Pourtant, la bergerie entre la junte et la presse s’était rapidement construite.
Entre les deux, l’une avait vraiment foi en l’autre. L’espérance d’un avenir commun radieux était réciproque. Au point que parmi les institutions dissoutes par le coup d’Etat puis ressuscitées, la haute autorité de la communication fut la deuxième.
L’on se souvient encore comme si c’était à l’instant, de la mise à disposition en fanfare par la junte, d’une maison alors en pleine rénovation de la famille de la presse guinéenne. Devenue aujourd’hui, « la maison de la presse »

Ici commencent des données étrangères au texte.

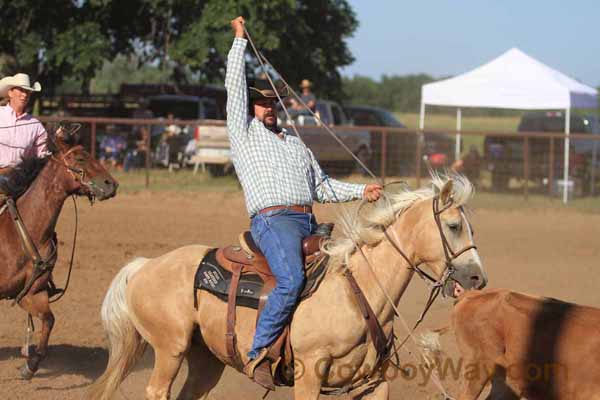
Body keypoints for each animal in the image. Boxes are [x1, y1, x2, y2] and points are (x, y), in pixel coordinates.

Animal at [91, 175, 488, 400]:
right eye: (453, 226)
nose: (478, 279)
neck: (357, 292)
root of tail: (144, 266)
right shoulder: (309, 372)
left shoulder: (375, 382)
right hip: (169, 349)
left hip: (206, 359)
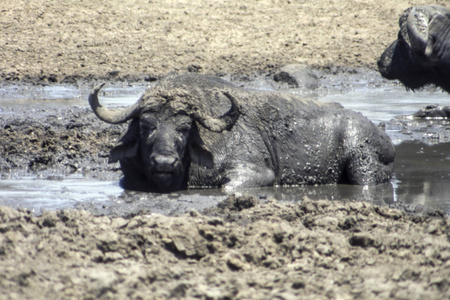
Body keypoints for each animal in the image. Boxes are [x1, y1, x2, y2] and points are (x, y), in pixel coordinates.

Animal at [89, 74, 396, 192]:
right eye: (146, 125)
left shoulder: (257, 172)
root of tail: (387, 141)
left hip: (363, 164)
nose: (164, 162)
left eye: (185, 128)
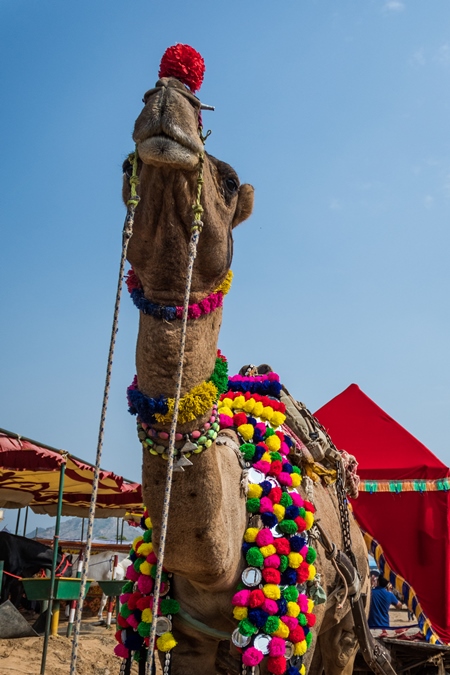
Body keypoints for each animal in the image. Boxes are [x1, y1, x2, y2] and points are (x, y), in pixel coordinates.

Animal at [117, 46, 372, 675]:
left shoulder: (303, 629)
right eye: (126, 169)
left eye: (230, 181)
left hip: (346, 618)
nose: (168, 91)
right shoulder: (184, 638)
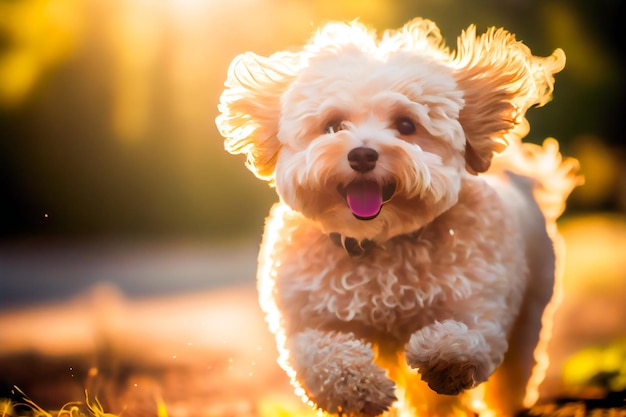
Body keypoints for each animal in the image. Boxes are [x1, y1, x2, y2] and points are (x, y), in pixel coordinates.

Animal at [214, 17, 580, 414]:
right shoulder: (304, 324)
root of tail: (521, 179)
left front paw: (442, 354)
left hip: (533, 310)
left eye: (406, 125)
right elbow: (321, 355)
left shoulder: (481, 306)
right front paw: (361, 386)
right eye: (333, 125)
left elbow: (468, 338)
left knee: (514, 371)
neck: (379, 244)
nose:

Utilisant également son pouvoir discrétionnaire, le chef de la junte a comme pour subjuguer une prétendante capricieuse, mis en place un fonds d’appui au développement des médias(FADEM). C’est un fonds accordé aux médias pour assurer leur financement, leur développement et leur promotion. Poursuivant sa stratégie de conquête, il a augmenté substantiellement la subvention annuelle accordée à la presse.
Ces actes aboutis illustrent on ne peut clair, la symphonie relationnelle qui prédestinait les deux tourtereaux aux lendemains meilleurs. Mais qu’est-ce qui a bien pu se passer pour qu’on en arrive à une journée black-out ? La junte était-elle dans une opération de charme qui aurait débouché sur un mariage précoce ?
Pour répondre à ces questions, il y’a intérêt à remonter l’histoire récente de la presse guinéenne. Avant de chuter sur quelques raisons de cette crise factuelle dont on aurait pu s’en passer.
Pour rappel, le combat en faveur d’une presse libre et indépendante en Guinée fut un chemin de croix. Tant les intimidations, les brimades, les descentes musclées dans les rédactions, les arrestations arbitraires, les emprisonnements extrajudiciaires ont été ses principales caractéristiques.
Ce passé douloureux explique et élucidera toujours en partie, toute crise qui opposera la presse à l’Etat. Car, les légataires des avancées chèrement acquises de ce combat, ne seront jamais en situation de donner en offrande ces sacrifices consentis par leurs devanciers. Ils en sont égoïstement aliénés, surtout qu’ils ont plusieurs décennies d’exercice libre et indépendant.
Alors, si les faits présents sont parfois la victime du passé, la crise actuelle qui oppose le pouvoir de Conakry à la presse ne pourrait faire abstraction. Les propos va-t-en-guerre du porte-parole du gouvernement Ousmane Gaoual Diallo, qui aurait pu emprunter un langage édulcoré en rappelant la rigueur de la loi, sont perçus comme comminatoires.
Et comme il fallait s’y attendre, ses propos menaçants interviennent aussi, à un moment où l’accès aux sites d’informations, réseaux sociaux est restreint et, les journalistes de la maison mère, la radio télévision guinéenne (RTG) sont vent debout contre leur ministre.
Pire, les images de certains journalistes brutalisés pendant leur manifestation dans l’enceinte de leur propre département, ne pouvaient laisser aucun confrère insensible. L’esprit de corps oblige ! A ce cocktail combustible, s’est greffé la soustraction des équipements d’un groupe de médias, sans raison officielle avancée, par des agents dit-on, de l’autorité de régulation des postes et télécommunication.
Ce black-out historique, est une réponse du berger à la bergère. Mais est-ce que la solution idoine dans un contexte où, les Guinéens ont à jamais besoin de la presse, pour une issue heureuse de la transition ?
A cette étape de la crise, Il convient de rappeler que la presse en général ne saurait être un adversaire d’un pouvoir. D’autant plus que sa mission est indispensable à l’exercice du pouvoir. Car, le cimetière d’une démocratie se trouve dans le musèlement de la presse et, son cercueil sont les menaces bellicistes.
Sans presse libre et indépendante, il ne saurait y avoir de gestion démocratique.
Sans presse libre et indépendante, il ne saurait y avoir d’Etat démocratique.
Sans presse libre et indépendante, il ne saurait y avoir de pays développé grâce à son ouverture sur le monde.
Sans presse libre et indépendante, il ne saurait y avoir de dirigeant démocrate.